In June 2021, the IOM migration health centre – which already was providing COVID-19 vaccinations for migrants and refugees – started to offer the service to UN staff and their families, including through mobile teams sent to remote areas of the country for increased coverage.
“We sometimes served 120 people per day and your safety would be determined by how careful you were.”
Overall, since July 2020, the IOM FLoD team in Uganda has served some 1,850 people with at least one health service.
The IOM health team’s phones rang constantly. They made countless calls to COVID-19-positive patients and contacts in a day. Even late at night, calls came from patients and emergency cases.
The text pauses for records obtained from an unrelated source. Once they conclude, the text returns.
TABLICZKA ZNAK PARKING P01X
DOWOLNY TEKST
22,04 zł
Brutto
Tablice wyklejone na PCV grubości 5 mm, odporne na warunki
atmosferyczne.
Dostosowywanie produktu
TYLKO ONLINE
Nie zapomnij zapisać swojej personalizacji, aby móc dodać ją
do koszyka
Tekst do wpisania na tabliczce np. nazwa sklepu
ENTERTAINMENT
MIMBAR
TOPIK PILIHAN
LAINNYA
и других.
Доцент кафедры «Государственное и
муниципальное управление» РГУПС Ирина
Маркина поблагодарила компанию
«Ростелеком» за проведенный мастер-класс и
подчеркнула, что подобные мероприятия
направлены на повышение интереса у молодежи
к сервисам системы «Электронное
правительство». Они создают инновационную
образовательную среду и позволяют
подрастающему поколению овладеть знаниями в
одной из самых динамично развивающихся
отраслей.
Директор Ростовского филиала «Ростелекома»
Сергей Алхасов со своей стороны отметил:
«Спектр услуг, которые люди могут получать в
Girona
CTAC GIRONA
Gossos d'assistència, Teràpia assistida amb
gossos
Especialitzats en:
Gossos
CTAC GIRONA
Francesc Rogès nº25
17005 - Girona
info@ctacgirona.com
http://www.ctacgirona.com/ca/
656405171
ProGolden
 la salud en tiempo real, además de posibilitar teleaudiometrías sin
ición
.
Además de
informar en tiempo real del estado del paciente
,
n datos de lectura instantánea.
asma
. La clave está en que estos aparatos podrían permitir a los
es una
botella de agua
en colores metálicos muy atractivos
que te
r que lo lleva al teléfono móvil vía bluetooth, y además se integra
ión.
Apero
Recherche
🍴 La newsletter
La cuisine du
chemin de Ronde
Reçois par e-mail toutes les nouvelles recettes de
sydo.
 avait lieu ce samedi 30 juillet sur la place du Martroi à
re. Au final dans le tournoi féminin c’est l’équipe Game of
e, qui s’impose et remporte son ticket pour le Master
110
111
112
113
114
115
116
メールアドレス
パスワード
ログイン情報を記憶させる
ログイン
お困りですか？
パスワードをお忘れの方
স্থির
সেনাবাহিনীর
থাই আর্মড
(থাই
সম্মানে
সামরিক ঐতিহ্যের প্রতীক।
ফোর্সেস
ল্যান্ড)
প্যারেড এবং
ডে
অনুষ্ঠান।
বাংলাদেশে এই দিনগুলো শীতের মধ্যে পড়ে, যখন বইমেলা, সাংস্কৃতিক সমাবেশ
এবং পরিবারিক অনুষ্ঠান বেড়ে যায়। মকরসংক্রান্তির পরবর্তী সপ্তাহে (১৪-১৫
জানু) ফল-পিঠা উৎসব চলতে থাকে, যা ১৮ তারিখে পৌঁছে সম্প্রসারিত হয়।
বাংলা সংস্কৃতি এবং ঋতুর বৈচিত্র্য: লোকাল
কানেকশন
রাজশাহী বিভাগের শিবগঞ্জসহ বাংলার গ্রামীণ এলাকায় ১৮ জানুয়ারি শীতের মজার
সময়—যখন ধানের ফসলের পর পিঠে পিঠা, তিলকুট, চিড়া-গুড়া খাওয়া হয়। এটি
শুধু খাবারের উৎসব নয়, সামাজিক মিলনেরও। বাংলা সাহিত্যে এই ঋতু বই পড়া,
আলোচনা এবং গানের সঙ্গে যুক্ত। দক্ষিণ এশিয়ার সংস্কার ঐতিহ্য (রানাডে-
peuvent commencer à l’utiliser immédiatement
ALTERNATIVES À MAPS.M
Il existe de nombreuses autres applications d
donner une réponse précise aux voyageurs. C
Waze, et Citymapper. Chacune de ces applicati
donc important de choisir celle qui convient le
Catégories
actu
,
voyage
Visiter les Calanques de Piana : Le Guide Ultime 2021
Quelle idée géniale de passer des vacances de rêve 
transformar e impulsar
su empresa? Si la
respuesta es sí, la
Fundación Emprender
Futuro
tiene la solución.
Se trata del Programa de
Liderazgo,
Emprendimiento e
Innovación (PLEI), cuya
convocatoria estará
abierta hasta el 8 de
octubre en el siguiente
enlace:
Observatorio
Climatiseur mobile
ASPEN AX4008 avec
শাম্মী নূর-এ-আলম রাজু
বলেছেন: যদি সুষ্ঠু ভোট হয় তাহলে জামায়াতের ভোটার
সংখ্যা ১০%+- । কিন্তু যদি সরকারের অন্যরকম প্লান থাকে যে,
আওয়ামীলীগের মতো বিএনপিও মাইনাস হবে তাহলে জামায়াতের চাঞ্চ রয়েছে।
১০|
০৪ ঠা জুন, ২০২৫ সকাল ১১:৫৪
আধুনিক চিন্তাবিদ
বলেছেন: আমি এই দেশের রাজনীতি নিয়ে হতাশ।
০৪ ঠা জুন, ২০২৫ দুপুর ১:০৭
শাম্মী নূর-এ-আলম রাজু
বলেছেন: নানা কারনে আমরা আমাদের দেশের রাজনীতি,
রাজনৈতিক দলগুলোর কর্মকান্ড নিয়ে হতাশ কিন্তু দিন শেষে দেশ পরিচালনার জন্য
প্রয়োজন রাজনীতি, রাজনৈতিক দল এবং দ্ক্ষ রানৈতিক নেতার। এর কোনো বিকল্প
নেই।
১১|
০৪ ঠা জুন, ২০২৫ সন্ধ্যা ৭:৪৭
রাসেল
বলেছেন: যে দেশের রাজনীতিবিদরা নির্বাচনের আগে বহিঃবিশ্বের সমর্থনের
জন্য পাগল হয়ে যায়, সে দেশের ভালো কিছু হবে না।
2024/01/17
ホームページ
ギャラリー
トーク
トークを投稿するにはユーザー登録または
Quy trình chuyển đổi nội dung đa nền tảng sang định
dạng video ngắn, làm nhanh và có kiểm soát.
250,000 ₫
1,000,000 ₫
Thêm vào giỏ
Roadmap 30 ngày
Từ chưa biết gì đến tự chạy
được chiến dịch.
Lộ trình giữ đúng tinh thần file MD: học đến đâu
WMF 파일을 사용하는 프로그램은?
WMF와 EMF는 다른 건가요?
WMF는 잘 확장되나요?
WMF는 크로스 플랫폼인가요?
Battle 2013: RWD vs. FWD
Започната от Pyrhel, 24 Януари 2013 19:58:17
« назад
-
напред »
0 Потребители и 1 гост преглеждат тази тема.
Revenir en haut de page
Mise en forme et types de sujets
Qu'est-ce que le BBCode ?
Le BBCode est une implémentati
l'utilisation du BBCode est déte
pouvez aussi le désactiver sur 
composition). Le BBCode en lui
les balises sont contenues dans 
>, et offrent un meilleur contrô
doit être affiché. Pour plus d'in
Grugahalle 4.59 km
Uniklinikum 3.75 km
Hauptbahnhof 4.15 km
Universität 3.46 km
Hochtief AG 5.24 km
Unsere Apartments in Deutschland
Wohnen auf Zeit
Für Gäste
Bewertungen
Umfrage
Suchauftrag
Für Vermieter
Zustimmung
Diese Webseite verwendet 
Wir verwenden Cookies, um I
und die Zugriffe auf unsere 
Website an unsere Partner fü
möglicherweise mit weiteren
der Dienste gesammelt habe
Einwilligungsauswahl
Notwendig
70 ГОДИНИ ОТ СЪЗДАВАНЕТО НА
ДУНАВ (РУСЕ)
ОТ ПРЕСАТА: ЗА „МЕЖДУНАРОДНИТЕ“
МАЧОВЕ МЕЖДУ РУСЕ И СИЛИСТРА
“Nursing is really a calling,” Nalumansi says. “You also have those who shout at you: ‘Don’t call me again! Why am I not recovering?! You are the problem!’
“It is sad, but we call them again because we understand their frustration.”
What kept the IOM health team going, she says, were the humble and appreciative patients, and the fact that there were more recoveries than deaths. Uganda has registered more than 128,000 COVID-19 cases, and over 3,250 deaths.
“I always told people not to panic; testing positive doesn’t mean it’s the end of life.”
Although client numbers for the IOM First Line of Defence unit have reduced significantly, Nalumansi’s 13 years in practice tell her the war is not over.
“It is like a snake hiding in your drawer; at any time, it could be coming out to bite,” she says.